Here’s what caught our attention on Tuesday:
1. Pick n Pay results
Retailer Pick n Pay delivered a 17% increase in headline earnings per share to 100.18 cents for the six months ended August 26, 2018, while turnover increased by 6.4% to R41.2 billion. The company attributes the performance of the first six months to its cost discipline, increased in-store execution and its more relevant customer offerings. Pick n Pay is declaring an interim dividend of 39.10 cents, a 17.1% increase from the previous year.
2. PSG results
PSG Group will release its financial results for the six months ended August 31 2018 today. In a trading statement dated October 12, the company said it expects headline earnings per share to increase between 39.1% and 40.5% to R5.05 and R5.10 and attributable earnings per share to increase between 32.6% and 34.7% to R5.12 and R5.20. This, it says, is mainly due to fair value gain recognised by Zeder on its investment into Joy Wing Mau.

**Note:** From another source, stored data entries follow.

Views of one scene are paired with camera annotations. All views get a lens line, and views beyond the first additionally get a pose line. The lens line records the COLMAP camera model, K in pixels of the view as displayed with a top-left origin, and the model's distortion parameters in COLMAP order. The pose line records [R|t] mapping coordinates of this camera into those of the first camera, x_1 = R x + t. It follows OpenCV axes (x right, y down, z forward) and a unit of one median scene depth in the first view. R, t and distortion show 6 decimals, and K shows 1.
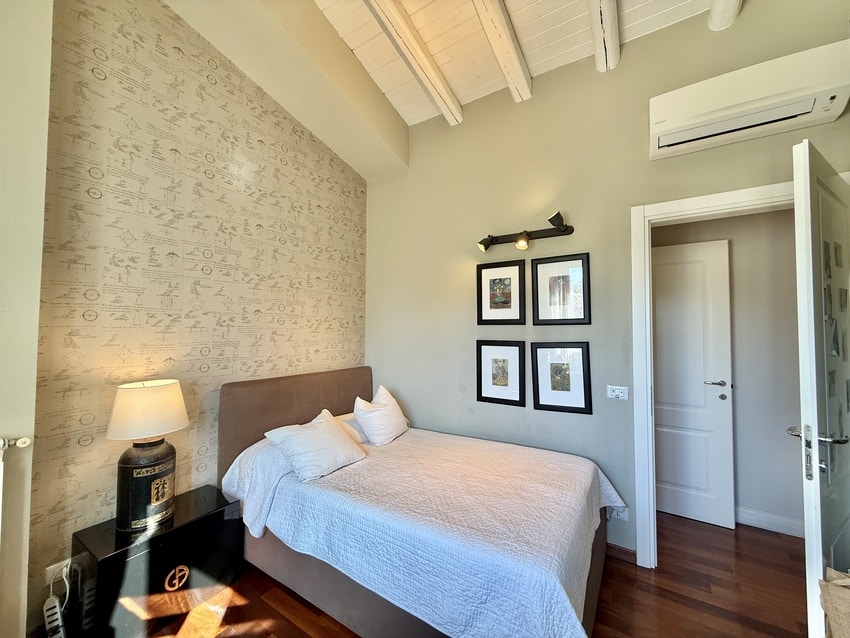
lens RADIAL K [[343.2, 0, 419.7], [0, 343.2, 320.1], [0, 0, 1]] dist [0.001691, 0.000101]
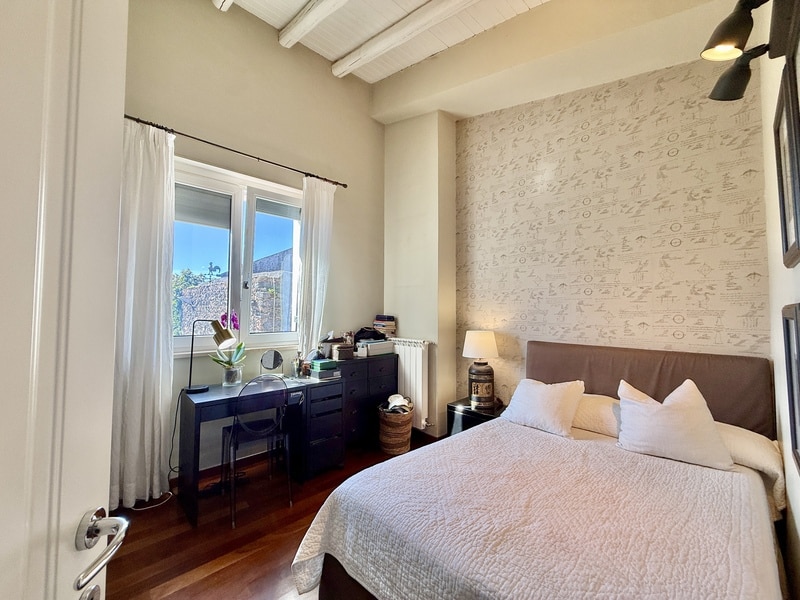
lens RADIAL K [[319.8, 0, 398.0], [0, 319.8, 297.9], [0, 0, 1]] dist [0.004451, -0.000261]
pose [[-0.234137, -0.042183, -0.971288, 0.737667], [0.026450, 0.998412, -0.049737, 0.059934], [0.971844, -0.037336, -0.232650, 0.733085]]
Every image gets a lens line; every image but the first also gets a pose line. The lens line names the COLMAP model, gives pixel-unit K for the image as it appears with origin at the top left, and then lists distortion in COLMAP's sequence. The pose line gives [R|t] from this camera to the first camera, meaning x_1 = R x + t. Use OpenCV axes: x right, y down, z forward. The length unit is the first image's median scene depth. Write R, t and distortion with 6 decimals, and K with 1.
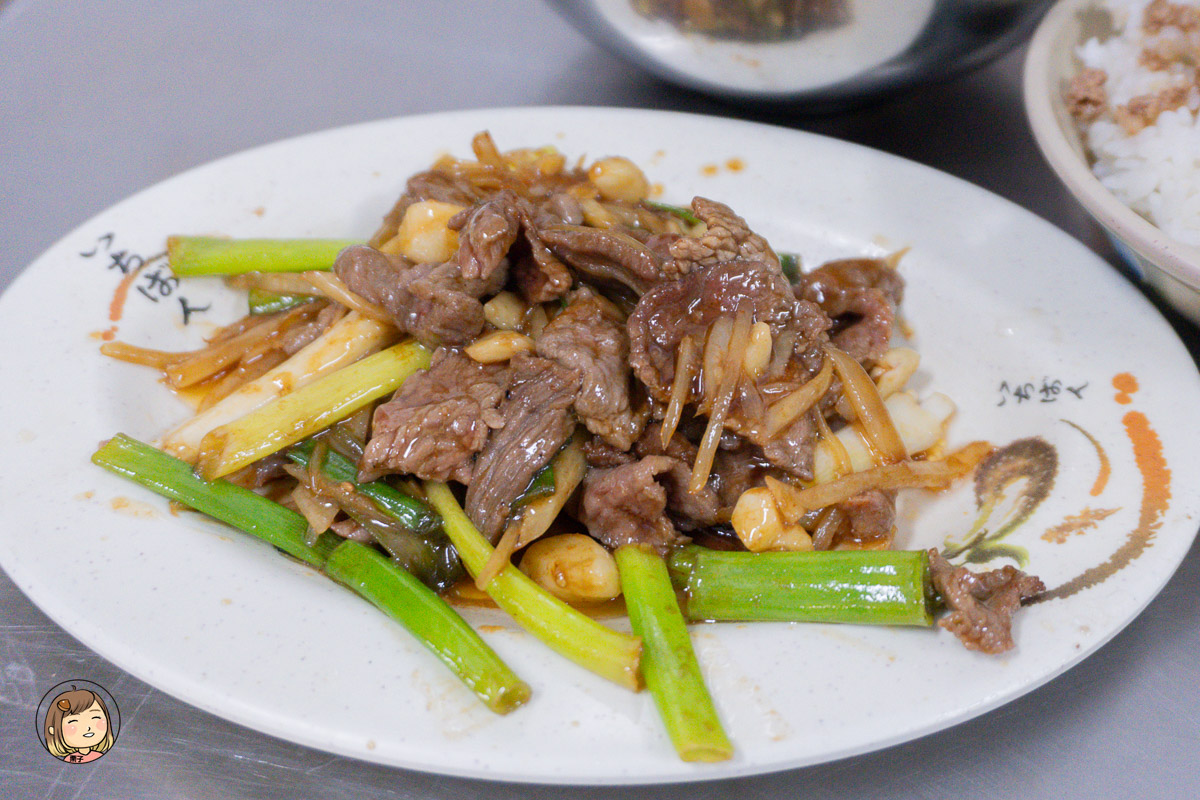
lens RADIAL K [[1196.8, 0, 600.0], [0, 1196.8, 400.0], [0, 0, 1]] dist [-0.079448, 0.003279]
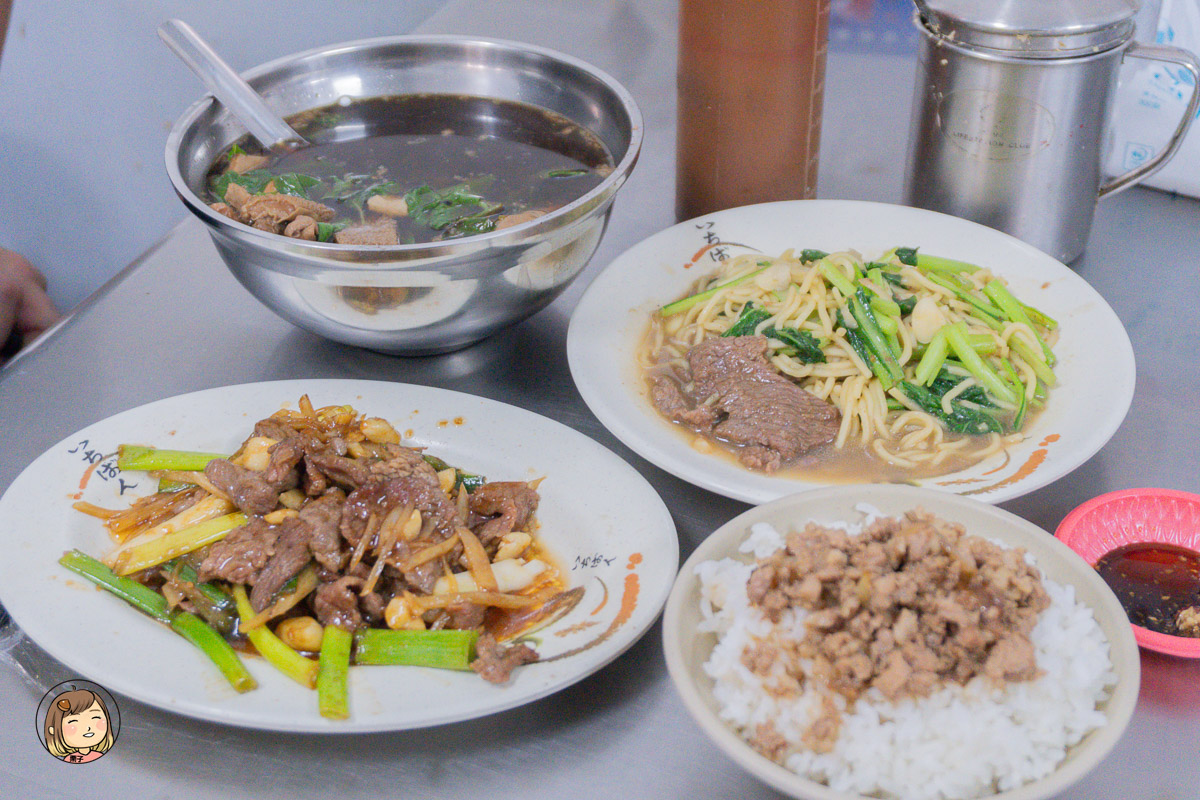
lens RADIAL K [[1235.0, 0, 600.0], [0, 1235.0, 400.0], [0, 0, 1]] dist [-0.100249, -0.008486]
pose [[0.998196, 0.055943, -0.021813, 0.451302], [-0.059113, 0.979316, -0.193509, 0.121817], [0.010537, 0.194449, 0.980856, -0.912695]]
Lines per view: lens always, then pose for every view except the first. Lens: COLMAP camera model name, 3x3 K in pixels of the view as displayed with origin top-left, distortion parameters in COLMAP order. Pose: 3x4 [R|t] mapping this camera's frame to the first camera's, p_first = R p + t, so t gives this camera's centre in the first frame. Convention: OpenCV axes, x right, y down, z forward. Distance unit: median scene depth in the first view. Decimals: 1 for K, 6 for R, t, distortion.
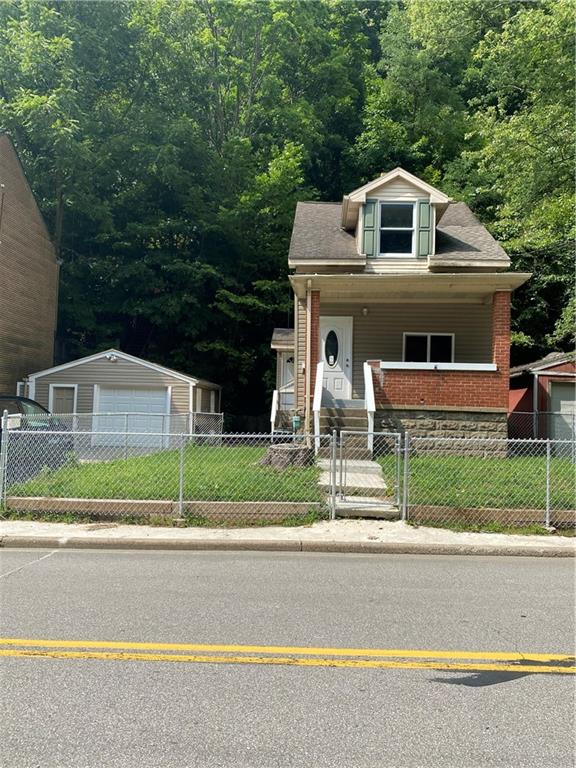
lens RADIAL K [[651.0, 0, 288.0], [0, 651.0, 384.0], [0, 0, 1]] dist [0.000414, 0.000057]
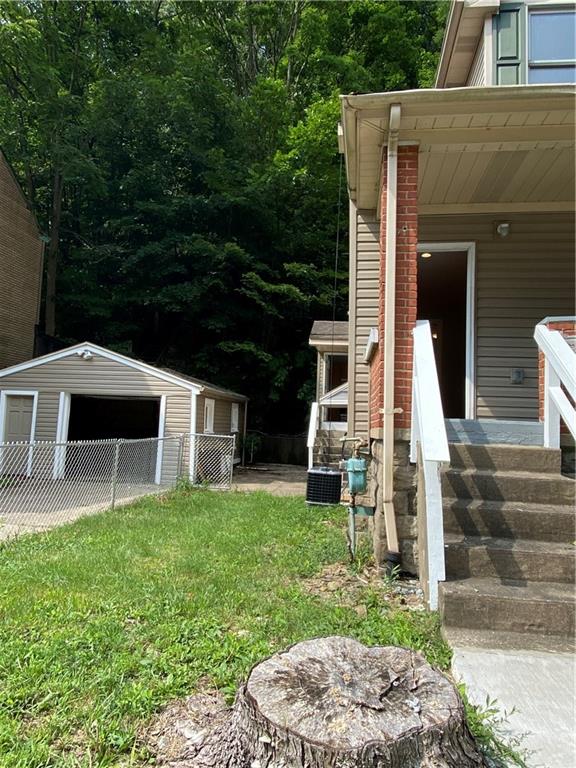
lens RADIAL K [[521.7, 0, 288.0], [0, 521.7, 384.0], [0, 0, 1]] dist [0.000810, -0.001000]
pose [[0.996755, 0.006037, -0.080273, -0.002857], [-0.008658, 0.999439, -0.032349, 0.008587], [0.080032, 0.032939, 0.996248, 0.448234]]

3.Netflix’s potential resurgence
Popular online streaming platform, Netflix is expected to make an announcement detailing the number of subscribers it gained over the past three months. In the previous quarter, Netflix’s performance was ‘disappointing’ which had investors concerned, however, with the introduction of new series, improved programming strategies and its entrance into new markets, investors are somewhat confident that it has years of growth ahead. Netflix is projecting that it would spend $7 billion to $8 billion on movies and TV shows in 2018.
4. Waterfall city gets a revamp
Attacq will be developing a collection of high-rise luxury apartments and office buildings in Waterfall City in Gauteng. It partnered with two Joburg-based private developers, Tricolt and Barrow Properties, on two separate developments totaling R2 billion within this new precinct. Moneyweb reports the CEO saying the group also has plans for a separate mixed-use office and hotel development, called The Atria.
5. Eskom’s coal crisis
Energy regulator, Nersa confirmed in a report that power-utility Eskom is treading on thin ice as the availability of Eskom’s generation fleet deteriorated to an average of 72.8% for the first eight months of the year, the lowest since 2015. It should have a reserve margin of 23.1%. Following an explosion at the Lethabo Power Station, the facility’s temporary closure will affect electricity generation, while the utility also confirmed it is suffering coal shortages at some of its stations. The utility is still facing a financial crisis and also questions if it will be able to pay staff.